Edward Henderson et Michel Jacob, respectivement directeur de l’usine ContiTech Canada (une division du géant Continental) et directeur ingénierie et maintenance, posent devant les rouleaux de toiles qui seront dorénavant transportés par deux robots plutôt que par trois personnes.

ContiTech Canada et le « 4.0 »

L’usine de fabrication de boyaux en caoutchouc ContiTech Canada vient de faire son entrée dans l’ère du 4.0, celle de la robotisation. Symboles de la 4e révolution industrielle, les robots — il y en aura deux — feront leur entrée à l’été 2018 dans le bâtiment de l’entreprise de Saint-Alphonse-de-Granby. Ils entraîneront un agrandissement des installations de 4080 pi2. Coût de l’investissement pour cette division du géant Continental : 3 millions de dollars.

Si les deux robots remplaceront le travail de trois personnes, ils n’entraîneront pas de perte d’emplois, a-t-on appris jeudi, en conférence de presse. Sur les
250 employés actuellement en poste, huit d’entre eux seront cependant transférés de poste.

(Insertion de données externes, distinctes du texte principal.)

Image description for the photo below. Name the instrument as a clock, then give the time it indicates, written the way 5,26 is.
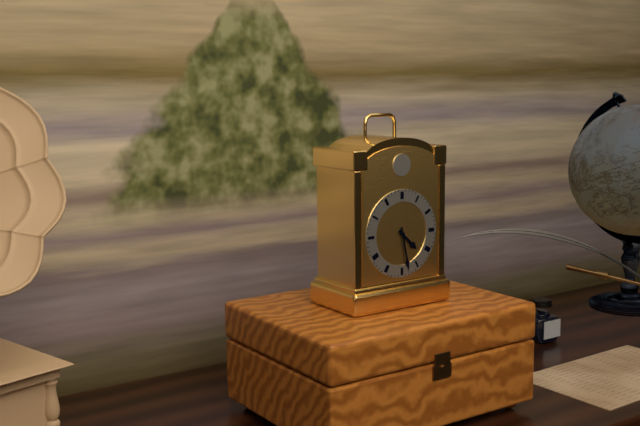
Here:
4,28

Les futures machines auront pour mission de transporter et de découper des rouleaux de toiles, dont le poids peut aller jusqu’à 1000 livres. Elles permettront aussi de gérer automatiquement l’inventaire de ces produits.

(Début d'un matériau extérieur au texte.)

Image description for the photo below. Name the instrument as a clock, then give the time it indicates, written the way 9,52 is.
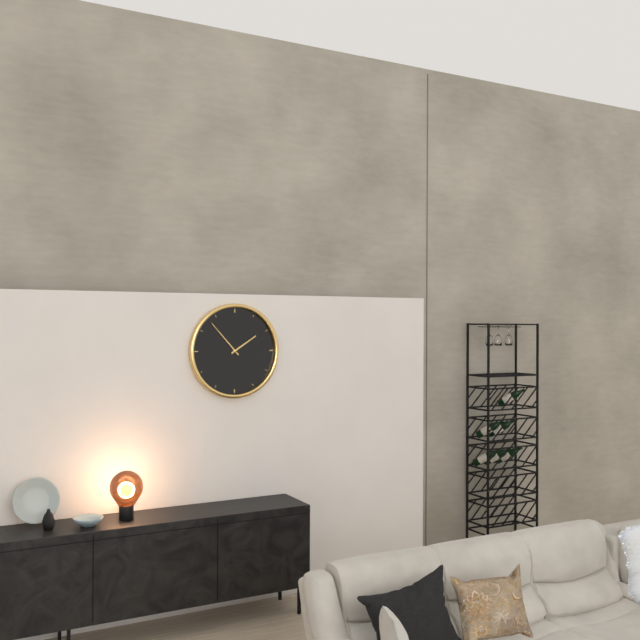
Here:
1,53
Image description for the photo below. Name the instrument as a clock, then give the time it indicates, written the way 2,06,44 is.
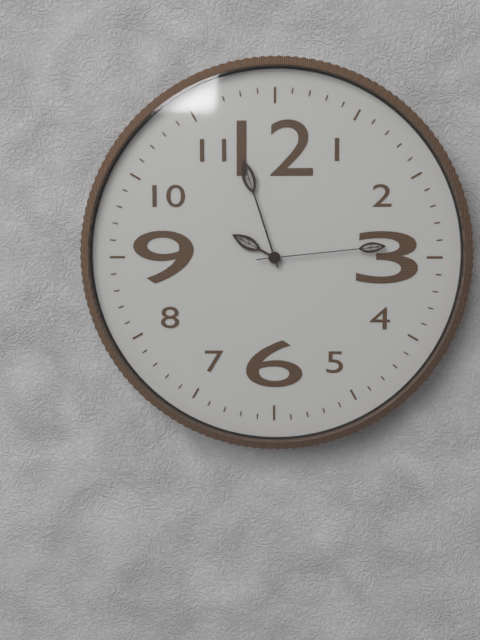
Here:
9,57,14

« Les deux robots vont permettre d’améliorer la qualité, l’efficacité et la santé-sécurité [de cette opération] », indique Michel Jacob, directeur ingénierie et maintenance chez ContiTech.

ContiTech Canada est d’ailleurs la lauréate 2017 du Grand prix santé et sécurité du travail dans la région de la Yamaska dans sa catégorie.

De l’alimentaire aux plateformes pétrolières

Les boyaux fabriqués par ContiTech peuvent autant être destinés à transporter des produits alimentaires que des produits chimiques ou du pétrole, et ce, jusqu’à une très forte pression.

Plus précisément, la toile en question enrobe et renforce l’intérieur du boyau. La sorte de toile choisie différera selon l’usage que l’on voudra faire du boyau : alimentaire, chimique ou autre.

Certains boyaux sont par exemple utilisés dans l’industrie de la pêche. « Ils permettent de souffler directement les poissons, du bateau de pêche jusqu’à l’usine de transformation », explique Edward Henderson, directeur de l’usine de Saint-Alphonse.

« Bonne nouvelle »

Cet investissement — le deuxième plus important dans l’histoire de l’usine alphonsoise — est « une bonne nouvelle », selon M. Henderson. « La maison mère [Continental, ndlr] nous fait confiance », assure le directeur d’usine.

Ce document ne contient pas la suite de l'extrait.